By taking a $25 billion loan from the parent company Reliance Industries Limited (RIL) is on its way to create a separate new subsidiary for its oil-to-chemical (O2C) chemicals. They are aiming towards a possible stake sale and a step towards unlocking value by focusing on a clean energy concept thereby embarking on the next level of an investment cycle. Having received approvals from SEBI and stock exchanges in place, RIL has to seek the blessing of the creditors and shareholders by the first quarter of the next financial year.
The O2C scheme is to become effective from Jan 1, 2021. RIL is proposing to transfer all of its refining, petrochemicals, and marketing assets to the O2C entity that would include the 51:49 fuel marketing joint venture with BP 74.9% elastomer JV with Sibur, Recron/RP Chemicals Malaysia, trading subsides, ethane pipeline, and related assets. The rationale working behind the creation of a standalone entity is to let it pursue opportunities through the O2C value chain through a self-sustaining capital structure and a dedicated management team. Acting in that manner, a transfer of $ 40 billion worth of long-term assets, $2 billion of net working capital, and $ 5 billion of non-current liabilities is to be made towards the O2C entity. This would be for a consideration of $25 billion worth long-dated loan and $12 billion of equity from RIL. Since the company wants to maintain its international and domestic credit ratings, there wouldn’t be any changes in management control or dilution of earnings, or any restriction of cash flow. But the O2C demerger is not expected to bring on any changes on consolidated numbers but would improve the outlook on stake sales in O2C. The loan of $25 billion would help in making potential stake sales more tax efficient. If Saudi Aramco is to be sold, according to Sweta Patodia of Moody’s investors, further reduction in RIL’s net debt would be encouraged.

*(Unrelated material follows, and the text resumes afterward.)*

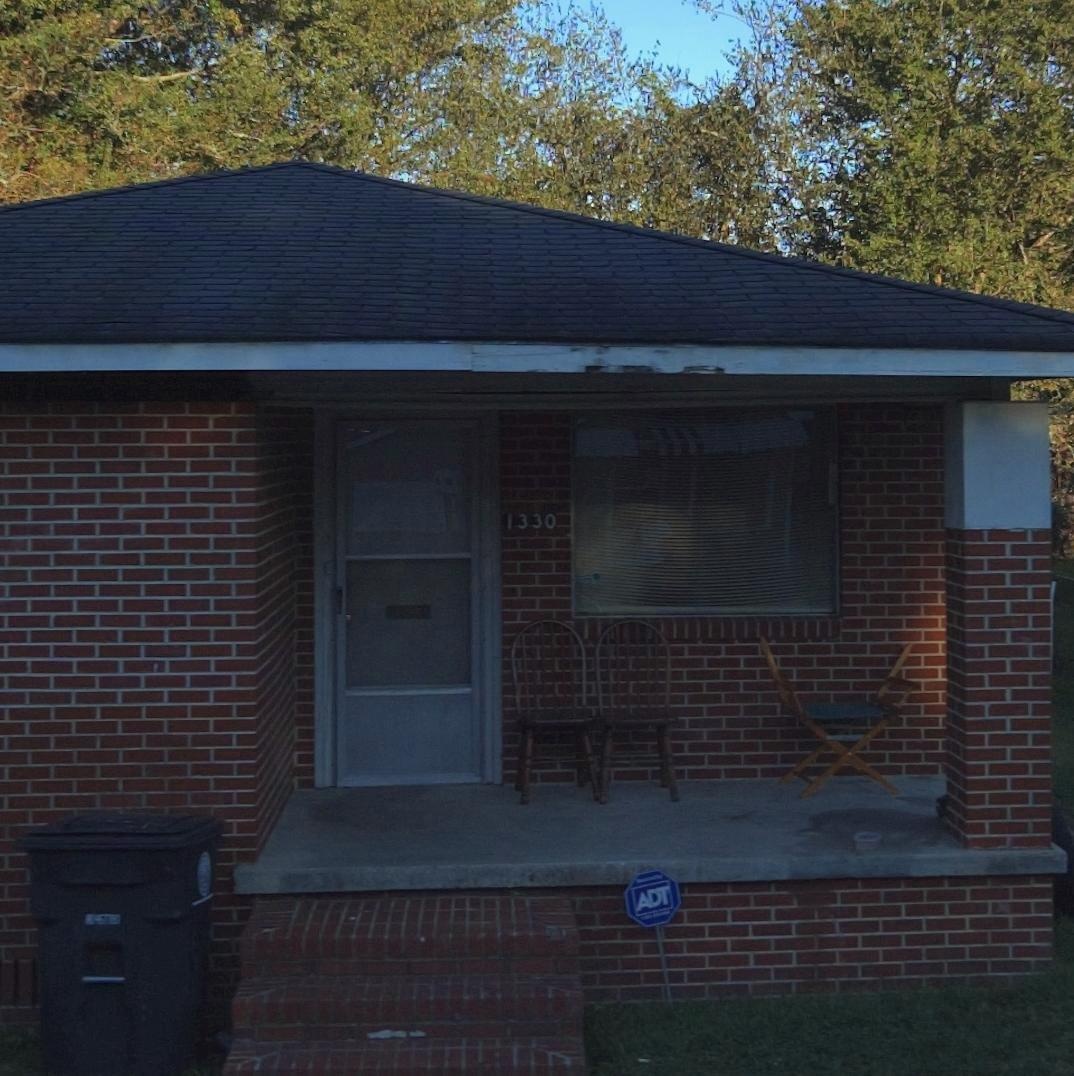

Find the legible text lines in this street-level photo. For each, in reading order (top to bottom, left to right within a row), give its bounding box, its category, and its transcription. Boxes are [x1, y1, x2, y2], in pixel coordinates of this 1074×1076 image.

[502, 509, 559, 532] StreetNumber: 1330
[632, 881, 675, 916] None: ADT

Earlier, RIL had considered a 20% stake in Saudi Aramco at a valuation of $25 billion and would result in a receipt of $15 billion. Analysts believe this de-merger would be a big step towards monetization and acceleration of its new energy as well as material plan into batteries, hydrogen, renewables, and carbon capture. This venturing into green energy is to be positively welcomed by investors.